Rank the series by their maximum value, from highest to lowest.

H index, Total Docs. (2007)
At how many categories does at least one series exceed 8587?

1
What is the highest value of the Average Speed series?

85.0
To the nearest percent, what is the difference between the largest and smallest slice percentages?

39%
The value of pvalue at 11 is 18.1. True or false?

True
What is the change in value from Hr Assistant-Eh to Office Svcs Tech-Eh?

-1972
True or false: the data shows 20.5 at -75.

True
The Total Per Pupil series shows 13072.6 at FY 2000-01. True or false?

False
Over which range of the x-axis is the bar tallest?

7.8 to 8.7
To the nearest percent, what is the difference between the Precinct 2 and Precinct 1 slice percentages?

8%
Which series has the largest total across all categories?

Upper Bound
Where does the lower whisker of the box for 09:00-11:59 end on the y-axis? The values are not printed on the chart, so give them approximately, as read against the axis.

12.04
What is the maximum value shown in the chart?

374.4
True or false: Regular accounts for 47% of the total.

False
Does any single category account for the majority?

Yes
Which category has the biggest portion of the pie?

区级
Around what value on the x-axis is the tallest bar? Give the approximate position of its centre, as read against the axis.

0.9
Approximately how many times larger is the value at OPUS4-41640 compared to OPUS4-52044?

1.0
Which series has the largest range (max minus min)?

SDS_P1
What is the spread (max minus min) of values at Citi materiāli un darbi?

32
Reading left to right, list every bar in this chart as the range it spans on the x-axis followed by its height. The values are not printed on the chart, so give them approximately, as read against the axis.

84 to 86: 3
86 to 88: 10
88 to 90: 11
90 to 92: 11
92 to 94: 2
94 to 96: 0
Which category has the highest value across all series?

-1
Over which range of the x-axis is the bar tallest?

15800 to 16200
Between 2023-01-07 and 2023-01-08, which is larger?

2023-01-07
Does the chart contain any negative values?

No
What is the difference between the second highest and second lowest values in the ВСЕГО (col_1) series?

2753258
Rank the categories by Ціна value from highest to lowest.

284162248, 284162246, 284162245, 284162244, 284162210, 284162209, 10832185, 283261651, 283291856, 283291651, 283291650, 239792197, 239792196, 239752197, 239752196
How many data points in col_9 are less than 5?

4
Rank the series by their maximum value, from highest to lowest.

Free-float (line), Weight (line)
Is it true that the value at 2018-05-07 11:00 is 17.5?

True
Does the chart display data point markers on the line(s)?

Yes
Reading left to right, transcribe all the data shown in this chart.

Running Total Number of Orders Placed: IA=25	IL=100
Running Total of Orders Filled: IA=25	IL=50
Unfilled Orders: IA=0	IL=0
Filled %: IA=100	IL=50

==*==

- Deine Aufgabe: Aktualisiere den Abschnitt, der mit der Zeile mit „H index, Total Docs. (2007)“ beginnt und mit der Zeile mit „True or false: the data shows 20.5 at -75.“ endet, indem du „categories“ durch „groups“ ersetzt. Gib nur diesen Abschnitt aus, sonst unverändert.

- Lösung:
H index, Total Docs. (2007)
At how many groups does at least one series exceed 8587?

1
What is the highest value of the Average Speed series?

85.0
To the nearest percent, what is the difference between the largest and smallest slice percentages?

39%
The value of pvalue at 11 is 18.1. True or false?

True
What is the change in value from Hr Assistant-Eh to Office Svcs Tech-Eh?

-1972
True or false: the data shows 20.5 at -75.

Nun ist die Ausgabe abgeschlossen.